Published at: 2026-07-14 22:00 Last updated: 2026-07-15 02:00
#AI #Machine Learning #Open Source

Abstract

Large language model (LLM) coding agents are increasingly deployed to autonomously perform software engineering tasks in terminal-based environments, making their reliability a growing concern. Existing empirical studies investigate why coding agents fail, yet they largely treat failure as a final outcome rather than a temporal process, providing limited insight into how failures emerge, evolve, and become unrecoverable.

We present the first large-scale empirical study of CLI coding-agent failure trajectories, introducing a process-oriented framework that analyzes failure through its onset, evolution, and recovery across execution trajectories. We first collect 3,843 execution trajectories generated by seven frontier models across three coding-agent scaffolds (OpenHands, MiniSWE, and Terminus2) on Terminal-Bench, then carefully filter them to obtain 1,794 complete and valid trajectories for manual annotation (over 63,000 execution steps).

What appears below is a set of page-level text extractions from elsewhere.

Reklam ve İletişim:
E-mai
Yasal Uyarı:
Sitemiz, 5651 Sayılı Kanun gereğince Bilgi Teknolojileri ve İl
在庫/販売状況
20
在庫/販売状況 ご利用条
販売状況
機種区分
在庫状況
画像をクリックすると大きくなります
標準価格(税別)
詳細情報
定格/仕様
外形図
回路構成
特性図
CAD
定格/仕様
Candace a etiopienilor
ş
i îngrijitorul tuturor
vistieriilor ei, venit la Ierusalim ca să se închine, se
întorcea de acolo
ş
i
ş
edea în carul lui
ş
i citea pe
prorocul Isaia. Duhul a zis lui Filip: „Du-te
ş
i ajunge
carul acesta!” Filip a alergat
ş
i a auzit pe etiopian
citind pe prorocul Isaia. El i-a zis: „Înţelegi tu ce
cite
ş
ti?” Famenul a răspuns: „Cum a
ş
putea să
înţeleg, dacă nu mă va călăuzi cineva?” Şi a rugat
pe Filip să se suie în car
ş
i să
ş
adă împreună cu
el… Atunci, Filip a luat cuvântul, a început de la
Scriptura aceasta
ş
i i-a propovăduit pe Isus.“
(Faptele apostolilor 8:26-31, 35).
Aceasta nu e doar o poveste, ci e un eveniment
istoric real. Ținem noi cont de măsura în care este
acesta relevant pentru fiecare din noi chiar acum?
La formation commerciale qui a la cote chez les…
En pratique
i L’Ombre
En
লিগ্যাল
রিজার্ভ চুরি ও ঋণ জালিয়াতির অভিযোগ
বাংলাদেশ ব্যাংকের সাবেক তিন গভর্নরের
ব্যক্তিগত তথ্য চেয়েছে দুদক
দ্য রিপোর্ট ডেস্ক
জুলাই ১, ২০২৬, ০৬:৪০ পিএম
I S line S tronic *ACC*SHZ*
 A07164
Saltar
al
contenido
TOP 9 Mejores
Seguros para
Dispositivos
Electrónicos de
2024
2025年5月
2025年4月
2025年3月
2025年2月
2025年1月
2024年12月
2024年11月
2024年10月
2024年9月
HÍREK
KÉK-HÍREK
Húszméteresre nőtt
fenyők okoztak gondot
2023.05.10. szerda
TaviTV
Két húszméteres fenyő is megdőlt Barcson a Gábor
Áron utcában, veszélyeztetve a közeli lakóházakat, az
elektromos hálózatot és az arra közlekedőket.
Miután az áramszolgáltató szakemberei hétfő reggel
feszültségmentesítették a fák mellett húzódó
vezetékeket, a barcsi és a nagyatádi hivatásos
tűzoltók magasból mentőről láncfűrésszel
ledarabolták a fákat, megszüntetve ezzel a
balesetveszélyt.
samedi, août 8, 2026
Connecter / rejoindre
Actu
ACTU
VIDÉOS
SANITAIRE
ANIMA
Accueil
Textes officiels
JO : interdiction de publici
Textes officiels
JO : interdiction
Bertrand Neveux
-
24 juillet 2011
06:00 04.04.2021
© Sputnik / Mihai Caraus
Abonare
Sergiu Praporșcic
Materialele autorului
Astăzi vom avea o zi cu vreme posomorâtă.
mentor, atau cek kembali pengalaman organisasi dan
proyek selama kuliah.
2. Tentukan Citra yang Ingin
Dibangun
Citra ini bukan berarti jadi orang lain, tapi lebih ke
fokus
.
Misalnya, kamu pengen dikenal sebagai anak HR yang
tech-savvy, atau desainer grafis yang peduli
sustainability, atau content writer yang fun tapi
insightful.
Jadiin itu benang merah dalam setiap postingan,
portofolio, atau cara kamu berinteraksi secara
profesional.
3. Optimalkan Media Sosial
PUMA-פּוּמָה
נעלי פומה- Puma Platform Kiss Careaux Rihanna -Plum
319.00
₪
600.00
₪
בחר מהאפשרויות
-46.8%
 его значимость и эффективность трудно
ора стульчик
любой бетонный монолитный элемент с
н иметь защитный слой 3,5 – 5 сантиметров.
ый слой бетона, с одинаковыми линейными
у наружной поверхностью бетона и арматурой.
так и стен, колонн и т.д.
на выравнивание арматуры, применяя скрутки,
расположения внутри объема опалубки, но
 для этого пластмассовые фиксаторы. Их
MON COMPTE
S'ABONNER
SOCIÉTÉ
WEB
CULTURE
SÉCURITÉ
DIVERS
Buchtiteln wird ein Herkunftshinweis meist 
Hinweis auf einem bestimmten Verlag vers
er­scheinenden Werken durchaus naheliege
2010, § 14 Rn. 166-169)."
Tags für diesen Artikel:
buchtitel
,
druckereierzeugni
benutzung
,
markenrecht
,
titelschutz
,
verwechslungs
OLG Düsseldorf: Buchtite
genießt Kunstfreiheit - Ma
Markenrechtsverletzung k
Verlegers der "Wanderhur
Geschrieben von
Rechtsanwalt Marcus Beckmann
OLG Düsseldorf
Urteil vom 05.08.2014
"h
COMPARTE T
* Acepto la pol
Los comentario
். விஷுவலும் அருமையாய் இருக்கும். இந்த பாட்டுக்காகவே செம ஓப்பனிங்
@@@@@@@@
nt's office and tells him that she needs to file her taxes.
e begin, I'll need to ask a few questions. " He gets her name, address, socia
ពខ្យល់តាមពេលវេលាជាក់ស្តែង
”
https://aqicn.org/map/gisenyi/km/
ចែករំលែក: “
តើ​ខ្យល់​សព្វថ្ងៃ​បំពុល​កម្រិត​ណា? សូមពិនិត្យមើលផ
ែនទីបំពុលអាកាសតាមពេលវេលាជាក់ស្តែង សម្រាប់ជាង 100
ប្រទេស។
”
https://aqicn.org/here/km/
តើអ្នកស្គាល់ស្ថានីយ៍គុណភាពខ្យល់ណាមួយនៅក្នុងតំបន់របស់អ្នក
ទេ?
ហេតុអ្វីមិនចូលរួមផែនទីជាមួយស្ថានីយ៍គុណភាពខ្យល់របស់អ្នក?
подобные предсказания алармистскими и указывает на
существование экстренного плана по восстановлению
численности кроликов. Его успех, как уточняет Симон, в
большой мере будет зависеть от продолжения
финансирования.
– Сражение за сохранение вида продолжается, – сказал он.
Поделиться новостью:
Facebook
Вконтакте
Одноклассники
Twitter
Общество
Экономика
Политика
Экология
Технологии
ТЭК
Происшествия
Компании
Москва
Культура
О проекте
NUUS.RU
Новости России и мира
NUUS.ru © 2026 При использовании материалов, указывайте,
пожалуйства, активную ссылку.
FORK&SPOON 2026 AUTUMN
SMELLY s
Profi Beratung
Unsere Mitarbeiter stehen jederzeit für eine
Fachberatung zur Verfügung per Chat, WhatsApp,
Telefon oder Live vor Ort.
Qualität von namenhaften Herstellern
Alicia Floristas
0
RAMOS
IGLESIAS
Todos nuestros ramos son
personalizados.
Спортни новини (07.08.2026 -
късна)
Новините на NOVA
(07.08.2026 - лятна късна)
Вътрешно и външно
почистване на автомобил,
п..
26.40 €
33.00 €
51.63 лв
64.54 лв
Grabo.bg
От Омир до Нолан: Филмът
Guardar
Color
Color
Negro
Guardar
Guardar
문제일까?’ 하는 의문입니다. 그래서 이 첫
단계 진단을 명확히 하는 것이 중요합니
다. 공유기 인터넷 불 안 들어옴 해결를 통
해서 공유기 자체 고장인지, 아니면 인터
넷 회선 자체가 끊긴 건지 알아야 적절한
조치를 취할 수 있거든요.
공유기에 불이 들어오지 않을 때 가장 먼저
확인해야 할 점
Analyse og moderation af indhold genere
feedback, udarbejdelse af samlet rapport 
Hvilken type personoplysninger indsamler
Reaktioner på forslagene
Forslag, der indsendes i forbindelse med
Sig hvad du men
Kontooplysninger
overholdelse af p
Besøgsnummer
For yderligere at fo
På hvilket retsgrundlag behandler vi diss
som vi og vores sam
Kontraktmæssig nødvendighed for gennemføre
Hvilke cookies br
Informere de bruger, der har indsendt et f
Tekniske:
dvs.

From this, we derive 14 findings spanning failure occurrence, root causes, recovery, and cross-system consistency. Our findings show that coding-agent failures are predominantly driven by epistemic errors, typically begin within the first few execution steps, and often remain hidden until recovery is no longer possible, suggesting that improving coding-agent reliability requires earlier validation and intervention rather than relying solely on final-outcome evaluation.

Blogger's Review: This study provides a fresh perspective on understanding the failures of CLI coding agents. By analyzing the evolution of failures, it not only uncovers root causes but also emphasizes the importance of early interventions, which is crucial for enhancing the reliability of future coding agents. Such research can provide a theoretical basis for developing smarter coding tools.